In the face of all this, I would like to reiterate some of the points I make in Five Points for Non-Trans People About Public Restroom Use and add some additional points here:

> I lived as a girl and a woman for forty-two years. In that time, I used public women’s restrooms tens of thousands of times – at school, at work, in restaurants, in bars, in the mall, at concerts, and at every other possible public venue. In all of those years, not once – not once! – did I see the genitalia of anyone else in any of those restrooms. Over a period of forty-two years, I had no idea who was in the bathroom with me or what the other bodies in there looked like – nor did I care. (And I didn’t show anyone mine, either.)

> Trans people are not sexual predators. I worked for eighteen years in child and adult protection, and I have worked with hundreds of sexual perpetrators and victims of sexual abuse and assault. I will tell you who the majority of sexual perpetrators are. They are fathers, grandfathers, uncles, brothers, husbands, dates, teachers, coaches, clergy, youth leaders, and sometimes a random stranger. In that time, I never ran into a trans person who was an assailant or a woman or girl who was sexually assaulted by a trans person.

> Laws do not thwart sexual predators. They are already breaking the law. Rape is against the law. Sexual abuse is against the law. If a sexual predator wants to enter a women’s bathroom and assault someone, he will do it (I say “he” because most sexual predators are men). No law is going to stop him, because his intention already is to break the law.

> Although most sexual predators are men, women can also be sexual predators. And what bathroom do they use?

> Trans women are in far more danger of physical and sexual assault in public restrooms than non-trans women and girls are. If you want to see assaults increase, force trans women to use men’s restrooms. Your assault units will have more than enough work to keep them busy, and the victims will be trans women. And I know that there are plenty of trans men who many women would not want in the women’s restroom, regardless of what their genitals look like or what their birth certificate says – not because they are dangerous, but because they are men.

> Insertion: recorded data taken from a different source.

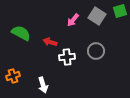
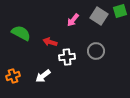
gray square: moved 2 px right
white arrow: moved 9 px up; rotated 70 degrees clockwise
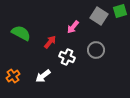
pink arrow: moved 7 px down
red arrow: rotated 112 degrees clockwise
gray circle: moved 1 px up
white cross: rotated 28 degrees clockwise
orange cross: rotated 16 degrees counterclockwise
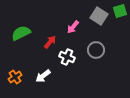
green semicircle: rotated 54 degrees counterclockwise
orange cross: moved 2 px right, 1 px down
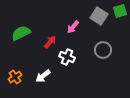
gray circle: moved 7 px right
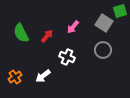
gray square: moved 5 px right, 7 px down
green semicircle: rotated 90 degrees counterclockwise
red arrow: moved 3 px left, 6 px up
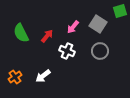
gray square: moved 6 px left, 1 px down
gray circle: moved 3 px left, 1 px down
white cross: moved 6 px up
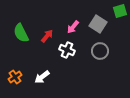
white cross: moved 1 px up
white arrow: moved 1 px left, 1 px down
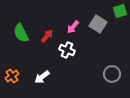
gray circle: moved 12 px right, 23 px down
orange cross: moved 3 px left, 1 px up
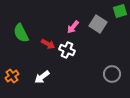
red arrow: moved 1 px right, 8 px down; rotated 80 degrees clockwise
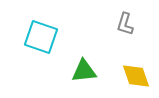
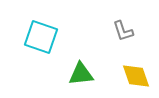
gray L-shape: moved 2 px left, 7 px down; rotated 35 degrees counterclockwise
green triangle: moved 3 px left, 3 px down
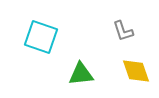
yellow diamond: moved 5 px up
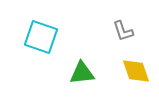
green triangle: moved 1 px right, 1 px up
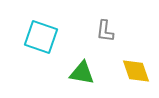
gray L-shape: moved 18 px left; rotated 25 degrees clockwise
green triangle: rotated 16 degrees clockwise
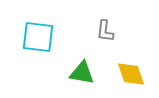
cyan square: moved 3 px left; rotated 12 degrees counterclockwise
yellow diamond: moved 5 px left, 3 px down
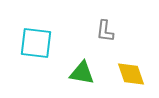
cyan square: moved 2 px left, 6 px down
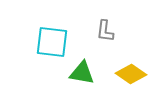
cyan square: moved 16 px right, 1 px up
yellow diamond: rotated 36 degrees counterclockwise
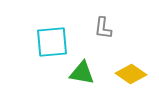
gray L-shape: moved 2 px left, 3 px up
cyan square: rotated 12 degrees counterclockwise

> To those who are concerned about “sharing” a restroom with a trans person – you already are. You have been for years. You just don’t know it because we don’t strip down in public restrooms or go waving our genitals around (and for many of us, even if we did, you still wouldn’t know it). We are probably far more modest than you are, and we are probably far more concerned about taking care of business and leaving.

> The majority of sexual perpetrators in the world are non-trans men. That’s a fact, and there are statistics everywhere that will back that up. Sexual perpetrators love these so-called “bathroom bills” because they take attention and resources away from where they really should go – stopping sexual violence against women and girls, including trans women and trans girls. And passing these bills gives women and girls who believe this nonsensical rhetoric a false sense of security because some imaginary “threat” has supposedly been eliminated. By concentrating on these ludicrous bills, you are playing right into the hands of true sexual perpetrators.

There are real problems going on right now in this country, and in individual states, that require real solutions. Who is using what bathroom isn’t one of them. By concentrating on these non-issues, lawmakers are able distract the public from the real issues that need legislative attention, but that they don’t know how to solve.

Another discriminatory law is not going to help anyone. It’s just creating a problem where none exists and using it as a smokescreen to divert attention away from far more serious issues. Give it up, John Kavanagh, and get back to work.